Provided entries:
==*==

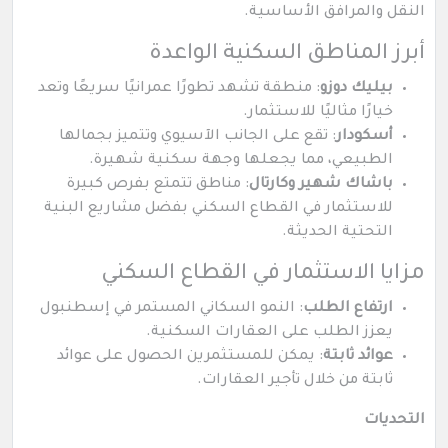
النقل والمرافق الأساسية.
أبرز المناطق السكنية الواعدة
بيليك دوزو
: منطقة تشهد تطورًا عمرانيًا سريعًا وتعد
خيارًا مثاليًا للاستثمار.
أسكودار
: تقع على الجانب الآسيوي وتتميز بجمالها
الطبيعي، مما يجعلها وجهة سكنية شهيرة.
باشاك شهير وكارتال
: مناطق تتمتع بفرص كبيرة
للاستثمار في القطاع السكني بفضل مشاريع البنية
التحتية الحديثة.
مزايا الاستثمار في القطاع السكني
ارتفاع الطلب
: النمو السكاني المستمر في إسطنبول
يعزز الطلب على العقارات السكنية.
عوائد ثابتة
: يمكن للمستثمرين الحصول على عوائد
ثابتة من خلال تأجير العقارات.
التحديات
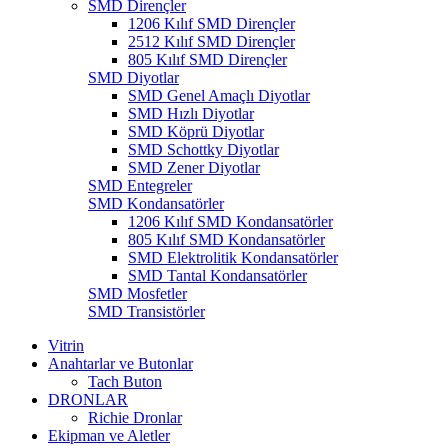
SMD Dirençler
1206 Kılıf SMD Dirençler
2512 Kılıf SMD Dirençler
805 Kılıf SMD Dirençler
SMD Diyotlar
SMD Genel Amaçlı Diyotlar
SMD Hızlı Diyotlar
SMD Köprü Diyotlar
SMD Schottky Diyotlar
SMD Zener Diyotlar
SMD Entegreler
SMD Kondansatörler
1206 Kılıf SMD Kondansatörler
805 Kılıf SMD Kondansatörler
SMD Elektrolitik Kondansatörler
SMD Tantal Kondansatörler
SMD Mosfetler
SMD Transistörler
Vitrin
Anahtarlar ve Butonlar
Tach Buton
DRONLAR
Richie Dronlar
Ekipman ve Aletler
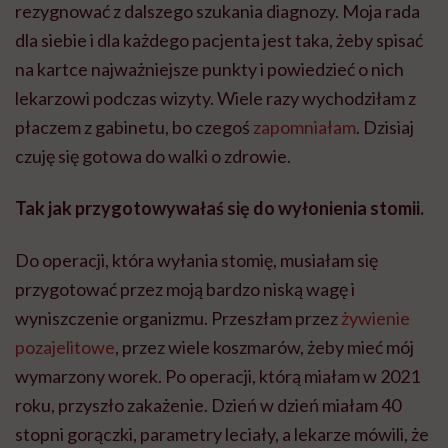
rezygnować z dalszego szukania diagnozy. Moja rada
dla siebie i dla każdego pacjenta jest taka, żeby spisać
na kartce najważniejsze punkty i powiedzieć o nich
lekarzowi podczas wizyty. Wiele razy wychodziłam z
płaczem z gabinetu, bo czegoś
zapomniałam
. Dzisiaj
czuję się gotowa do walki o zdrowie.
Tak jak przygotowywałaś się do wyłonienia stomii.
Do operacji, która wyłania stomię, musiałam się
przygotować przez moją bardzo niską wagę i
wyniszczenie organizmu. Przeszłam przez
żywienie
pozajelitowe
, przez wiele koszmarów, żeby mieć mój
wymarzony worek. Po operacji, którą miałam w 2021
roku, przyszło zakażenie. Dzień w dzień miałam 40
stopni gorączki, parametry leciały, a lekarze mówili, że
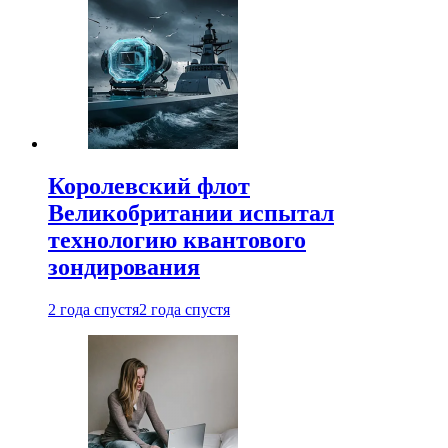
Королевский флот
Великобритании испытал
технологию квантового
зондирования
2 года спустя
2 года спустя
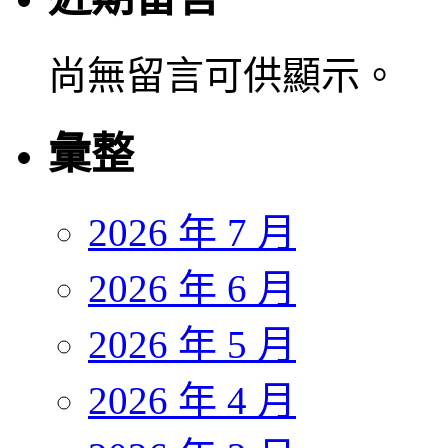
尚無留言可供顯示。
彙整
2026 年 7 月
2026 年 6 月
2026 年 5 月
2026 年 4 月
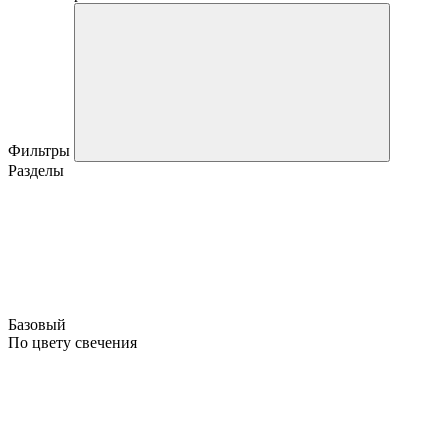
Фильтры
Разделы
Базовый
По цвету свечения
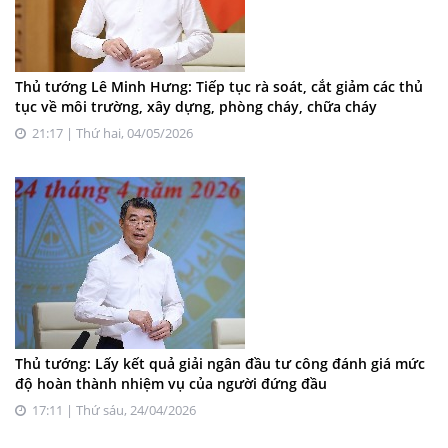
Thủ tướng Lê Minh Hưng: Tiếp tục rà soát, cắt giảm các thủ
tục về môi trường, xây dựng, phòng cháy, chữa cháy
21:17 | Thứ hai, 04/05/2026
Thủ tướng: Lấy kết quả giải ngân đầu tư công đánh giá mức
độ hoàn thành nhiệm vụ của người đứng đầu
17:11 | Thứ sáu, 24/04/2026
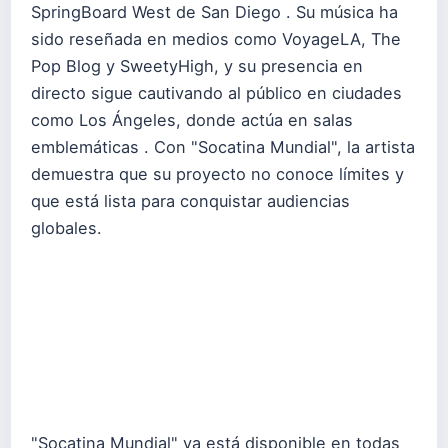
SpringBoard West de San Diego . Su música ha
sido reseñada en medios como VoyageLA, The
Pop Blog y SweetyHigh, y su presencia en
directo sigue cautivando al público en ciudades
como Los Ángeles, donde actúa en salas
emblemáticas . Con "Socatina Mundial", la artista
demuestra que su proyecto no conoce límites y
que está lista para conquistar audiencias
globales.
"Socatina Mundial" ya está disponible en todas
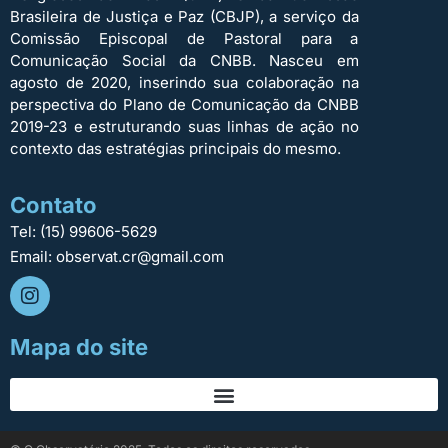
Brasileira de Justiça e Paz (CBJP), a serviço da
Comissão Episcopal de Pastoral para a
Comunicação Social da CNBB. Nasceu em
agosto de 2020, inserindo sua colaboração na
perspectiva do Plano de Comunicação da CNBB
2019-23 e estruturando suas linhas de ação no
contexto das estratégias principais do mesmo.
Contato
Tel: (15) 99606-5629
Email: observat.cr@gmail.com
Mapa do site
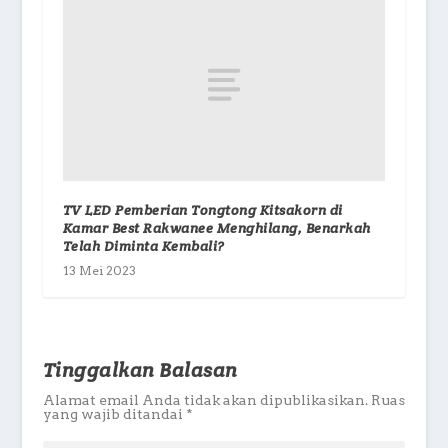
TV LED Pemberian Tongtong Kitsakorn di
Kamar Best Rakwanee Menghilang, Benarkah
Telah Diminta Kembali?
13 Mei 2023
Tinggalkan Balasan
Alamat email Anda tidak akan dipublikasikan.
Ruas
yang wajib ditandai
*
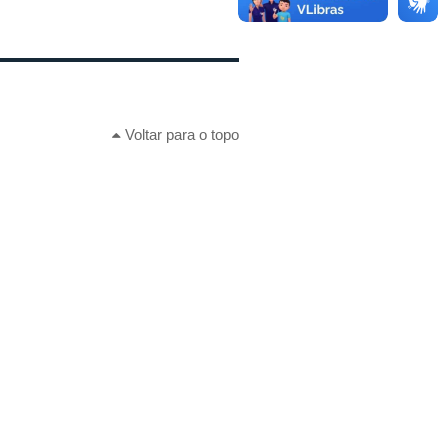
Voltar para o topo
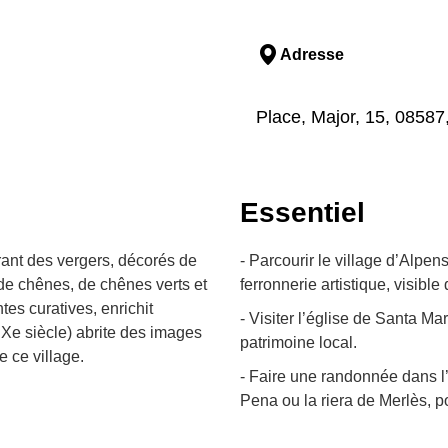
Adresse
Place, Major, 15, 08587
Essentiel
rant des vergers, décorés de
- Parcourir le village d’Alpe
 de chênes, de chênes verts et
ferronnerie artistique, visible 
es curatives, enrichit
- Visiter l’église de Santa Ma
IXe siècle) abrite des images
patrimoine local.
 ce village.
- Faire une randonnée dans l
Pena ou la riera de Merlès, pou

==*==

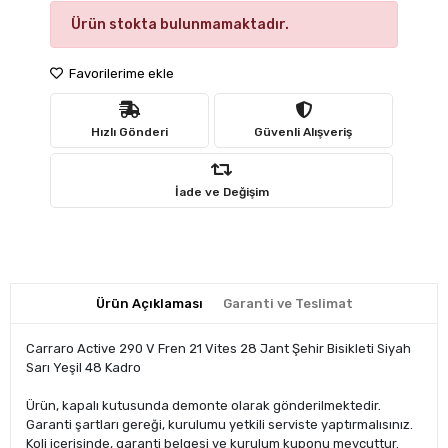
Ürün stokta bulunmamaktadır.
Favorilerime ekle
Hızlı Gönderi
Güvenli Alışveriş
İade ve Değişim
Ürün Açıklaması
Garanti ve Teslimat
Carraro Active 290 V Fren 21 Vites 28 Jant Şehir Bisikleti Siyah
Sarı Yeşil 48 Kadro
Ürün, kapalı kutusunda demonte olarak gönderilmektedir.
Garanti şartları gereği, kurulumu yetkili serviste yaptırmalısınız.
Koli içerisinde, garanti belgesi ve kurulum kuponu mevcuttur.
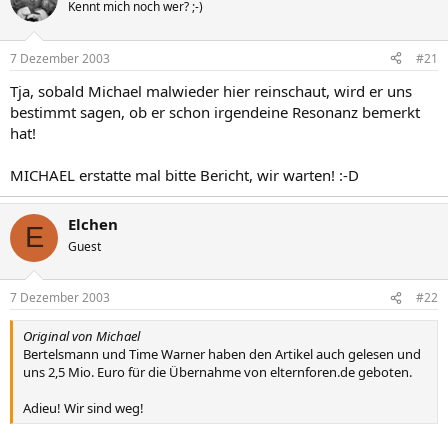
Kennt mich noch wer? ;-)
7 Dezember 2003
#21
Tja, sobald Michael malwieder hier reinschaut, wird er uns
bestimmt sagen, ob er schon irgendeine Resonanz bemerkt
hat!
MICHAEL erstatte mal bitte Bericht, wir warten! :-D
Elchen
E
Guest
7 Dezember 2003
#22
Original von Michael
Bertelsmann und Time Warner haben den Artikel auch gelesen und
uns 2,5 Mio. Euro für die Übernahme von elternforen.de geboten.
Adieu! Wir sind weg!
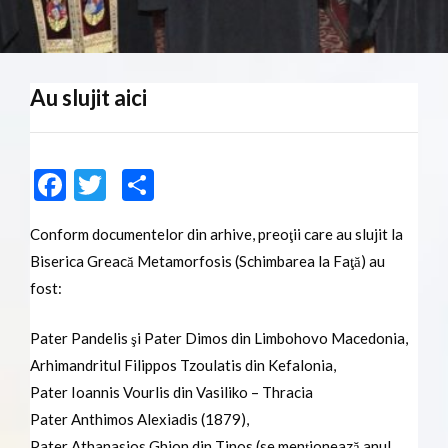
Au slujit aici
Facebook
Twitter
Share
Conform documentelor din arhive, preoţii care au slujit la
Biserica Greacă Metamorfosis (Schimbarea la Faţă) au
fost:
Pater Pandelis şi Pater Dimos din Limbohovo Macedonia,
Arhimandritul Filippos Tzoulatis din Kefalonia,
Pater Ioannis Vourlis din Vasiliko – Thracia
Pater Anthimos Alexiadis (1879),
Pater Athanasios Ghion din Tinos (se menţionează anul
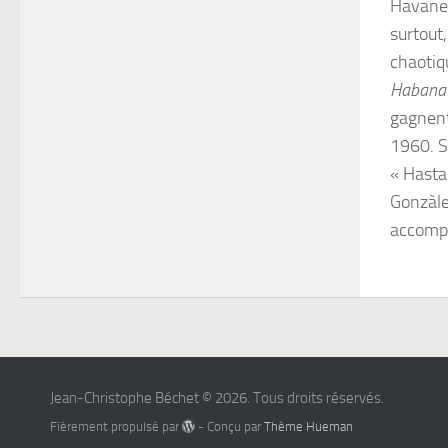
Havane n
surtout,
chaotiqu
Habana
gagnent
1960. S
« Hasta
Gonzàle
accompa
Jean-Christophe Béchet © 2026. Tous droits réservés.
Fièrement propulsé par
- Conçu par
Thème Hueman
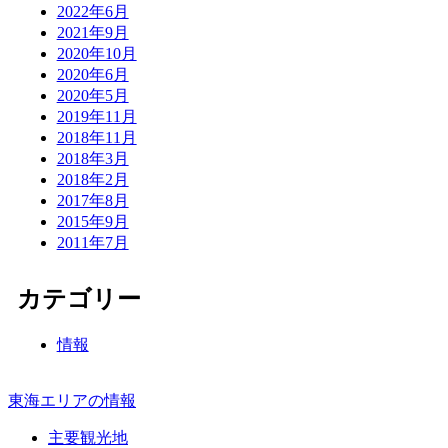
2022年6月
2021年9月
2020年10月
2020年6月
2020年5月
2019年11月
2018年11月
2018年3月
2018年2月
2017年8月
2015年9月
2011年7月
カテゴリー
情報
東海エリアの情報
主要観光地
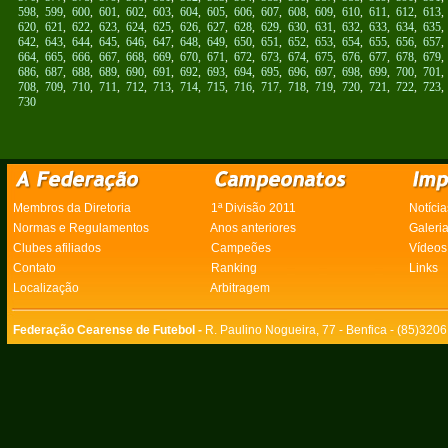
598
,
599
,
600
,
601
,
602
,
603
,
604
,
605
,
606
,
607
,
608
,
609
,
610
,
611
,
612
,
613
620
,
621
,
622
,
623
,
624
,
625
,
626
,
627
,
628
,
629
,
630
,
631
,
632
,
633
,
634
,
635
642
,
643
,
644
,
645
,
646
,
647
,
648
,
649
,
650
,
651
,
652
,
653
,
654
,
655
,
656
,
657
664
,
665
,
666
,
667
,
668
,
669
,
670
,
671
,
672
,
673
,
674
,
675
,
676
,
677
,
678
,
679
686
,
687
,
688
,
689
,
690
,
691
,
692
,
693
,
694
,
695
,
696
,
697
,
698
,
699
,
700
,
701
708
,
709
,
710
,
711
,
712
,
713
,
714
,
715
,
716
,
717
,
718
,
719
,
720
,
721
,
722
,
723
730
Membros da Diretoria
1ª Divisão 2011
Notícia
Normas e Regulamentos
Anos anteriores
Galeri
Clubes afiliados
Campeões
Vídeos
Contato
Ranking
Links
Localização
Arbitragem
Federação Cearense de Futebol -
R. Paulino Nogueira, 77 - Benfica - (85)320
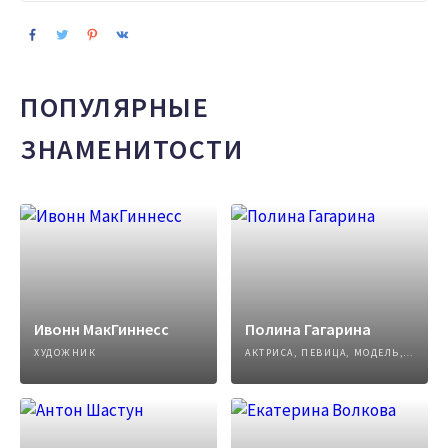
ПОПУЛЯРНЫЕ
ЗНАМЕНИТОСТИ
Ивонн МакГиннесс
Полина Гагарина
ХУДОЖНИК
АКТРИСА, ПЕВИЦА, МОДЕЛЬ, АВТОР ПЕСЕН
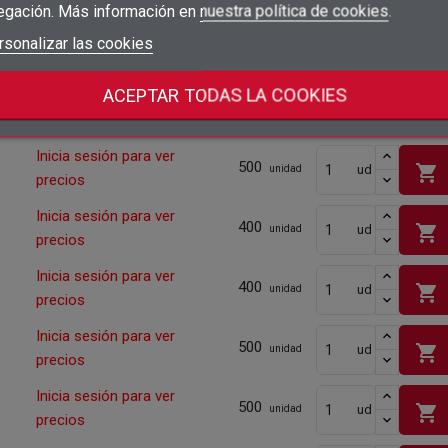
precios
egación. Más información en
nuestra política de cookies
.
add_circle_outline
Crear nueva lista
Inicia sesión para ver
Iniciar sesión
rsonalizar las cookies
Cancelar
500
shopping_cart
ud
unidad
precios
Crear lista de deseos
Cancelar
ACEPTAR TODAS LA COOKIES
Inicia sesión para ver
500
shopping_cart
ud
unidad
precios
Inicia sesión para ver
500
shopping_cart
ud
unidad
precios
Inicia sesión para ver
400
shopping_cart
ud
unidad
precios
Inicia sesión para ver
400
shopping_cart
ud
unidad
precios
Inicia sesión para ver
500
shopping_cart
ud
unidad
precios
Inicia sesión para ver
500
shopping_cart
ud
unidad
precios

==*==

Assignment: Copy the data word for word, starting at the line that has "Brasileira de Justiça" and ending after the line that has "Voltar para o topo", keeping both of those lines. Leave the pictures out.

Response to this exercise:
Brasileira de Justiça e Paz (CBJP), a serviço da
Comissão Episcopal de Pastoral para a
Comunicação Social da CNBB. Nasceu em
agosto de 2020, inserindo sua colaboração na
perspectiva do Plano de Comunicação da CNBB
2019-23 e estruturando suas linhas de ação no
contexto das estratégias principais do mesmo.
Contato
Tel: (15) 99606-5629
Email: observat.cr@gmail.com
Mapa do site
TV LED Pemberian Tongtong Kitsakorn di
Kamar Best Rakwanee Menghilang, Benarkah
Telah Diminta Kembali?
13 Mei 2023
Tinggalkan Balasan
Alamat email Anda tidak akan dipublikasikan.
Ruas
yang wajib ditandai
*
Voltar para o topo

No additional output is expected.